Kristian Winfield: Imperfectly perfect All-Star process ensures NBA always wins

Kristian Winfield, New York Daily News on

Published in Basketball

NEW YORK — It’s like the tweet Kevin Durant sent and then deleted: “Everyone can’t go.”

As usual, the NBA announced its All-Star starters and reserves, and as usual, there’s mass panic about who made it and, more importantly, who didn’t. That, in and of itself, is a win for a league that makes money, just like everyone in the entertainment business, on the attention people spend on its product.

The All-Star voting process is imperfectly perfect, after all, are there really any egregious omissions from the year’s event? All of the league’s premier and healthy faces have been voted into the March 7 event in Atlanta, with the exception of Hawks star Trae Young, who still must prove he can win games, not just hit deep 3s.

But that should be the standard for everyone, not just Young. Orlando Magic center Nikola Vucevic, for example, is an All-Star for the second time, taking his game to new heights and setting a career-high scoring output (23.9 ppg). The Magic, however, have a worse record than the Hawks.

Meanwhile, the Pacers were not awarded an All-Star despite owning the Eastern Conference’s fourth-best record. Domantas Sabonis, who is averaging career-highs across the board, was easily deserving of a spot. Sabonis’ omission is the most glaring: The Pacers deserve an All-Star more than the Magic

There’s also the league’s conundrum: Which teams deserve three All-Stars? The Nets will send Kevin Durant and Kyrie Irving as All-Star starters and James Harden as a reserve. The three are all well-deserving of All-Star nods.

But the Nets didn’t have the best record in the league, let alone in their conference, when the reserves were announced. The Utah Jazz, Philadelphia 76ers, Los Angeles Clippers and Lakers each had more wins and fewer losses than the Nets at the time rosters were announced.

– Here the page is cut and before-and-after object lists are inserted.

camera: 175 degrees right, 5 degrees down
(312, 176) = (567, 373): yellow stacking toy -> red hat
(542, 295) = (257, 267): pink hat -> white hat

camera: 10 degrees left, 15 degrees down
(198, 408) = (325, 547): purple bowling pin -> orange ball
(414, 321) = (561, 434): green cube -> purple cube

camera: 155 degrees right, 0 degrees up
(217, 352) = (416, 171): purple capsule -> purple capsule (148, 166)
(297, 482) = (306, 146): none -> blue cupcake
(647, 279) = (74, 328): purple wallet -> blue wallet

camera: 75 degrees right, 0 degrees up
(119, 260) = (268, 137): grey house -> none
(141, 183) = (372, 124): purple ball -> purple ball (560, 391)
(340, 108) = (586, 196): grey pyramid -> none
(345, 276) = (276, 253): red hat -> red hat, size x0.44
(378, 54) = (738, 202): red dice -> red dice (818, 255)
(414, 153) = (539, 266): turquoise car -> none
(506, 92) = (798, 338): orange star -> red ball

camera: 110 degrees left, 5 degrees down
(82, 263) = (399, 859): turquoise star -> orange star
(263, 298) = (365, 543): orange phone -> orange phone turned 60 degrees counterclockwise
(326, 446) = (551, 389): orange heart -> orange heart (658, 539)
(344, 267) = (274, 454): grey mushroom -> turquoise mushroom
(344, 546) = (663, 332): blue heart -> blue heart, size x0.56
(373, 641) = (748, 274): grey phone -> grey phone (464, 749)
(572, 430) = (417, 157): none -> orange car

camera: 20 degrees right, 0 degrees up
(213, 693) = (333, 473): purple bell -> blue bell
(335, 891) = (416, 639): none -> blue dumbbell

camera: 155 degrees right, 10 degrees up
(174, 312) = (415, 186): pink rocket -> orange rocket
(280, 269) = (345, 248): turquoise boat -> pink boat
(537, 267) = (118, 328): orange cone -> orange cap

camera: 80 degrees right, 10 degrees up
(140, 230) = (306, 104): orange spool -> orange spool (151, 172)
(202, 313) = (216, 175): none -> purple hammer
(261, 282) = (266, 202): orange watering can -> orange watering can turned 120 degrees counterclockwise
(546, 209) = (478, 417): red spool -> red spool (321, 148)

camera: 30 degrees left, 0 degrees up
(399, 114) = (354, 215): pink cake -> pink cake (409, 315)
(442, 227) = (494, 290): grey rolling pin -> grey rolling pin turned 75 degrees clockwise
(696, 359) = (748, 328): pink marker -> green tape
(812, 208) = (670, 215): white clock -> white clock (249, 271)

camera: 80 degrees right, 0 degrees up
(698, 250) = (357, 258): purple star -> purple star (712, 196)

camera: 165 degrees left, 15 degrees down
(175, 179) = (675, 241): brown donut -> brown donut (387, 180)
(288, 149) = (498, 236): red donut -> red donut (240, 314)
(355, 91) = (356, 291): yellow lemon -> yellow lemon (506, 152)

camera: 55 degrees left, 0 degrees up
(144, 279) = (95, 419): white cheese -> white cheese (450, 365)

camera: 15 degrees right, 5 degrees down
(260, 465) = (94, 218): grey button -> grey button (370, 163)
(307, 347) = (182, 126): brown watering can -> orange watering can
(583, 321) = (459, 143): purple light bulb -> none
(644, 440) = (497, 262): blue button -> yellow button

Newsflash: A record doesn’t make an All-Star. And as we learned from Young’s snub, nor does singular talent, and no team has three better players at their disposal than the Nets do in their three stars.

Sorry, Tobias Harris. You’re having an exceptional season, but it doesn’t make you an All-Star over Jayson Tatum, Ben Simmons or Julius Randle, who has single-handedly revitalized the Knicks thanks to the team’s deft hire of Tom Thibodeau as head coach. The same can be said of Mike Conley, the Jazz point guard and perennial All-Star snub, who will always be one of the league’s most overlooked and underrated players. But he is not an All-Star because, well, he’s not an All-Star, even if the Jazz have the best record in basketball.

Expanding the number of All-Stars won’t help: You can expand the teams to 50 players each, and the 51st will feel slighted and have a snub campaign. There is one solution the league could explore: Put its All-Star money where its positionless mouth is. Nobody really cares if you have three frontcourt players or four backcourt players. Twos are playing the five, fives are running the point, and the All-Star game should reflect the league’s versatility.

Even still, people are going to find a reason to complain about their favorite player not being named. You can’t complain that Devin Booker should be an All-Star, then in the same breath, as he’s named a replacement for the injured Anthony Davis, be mad that Conley didn’t get in.

As Durant said, everyone can’t go, and it’s an imperfectly perfect system that ensures the NBA will always win during the All-Star break.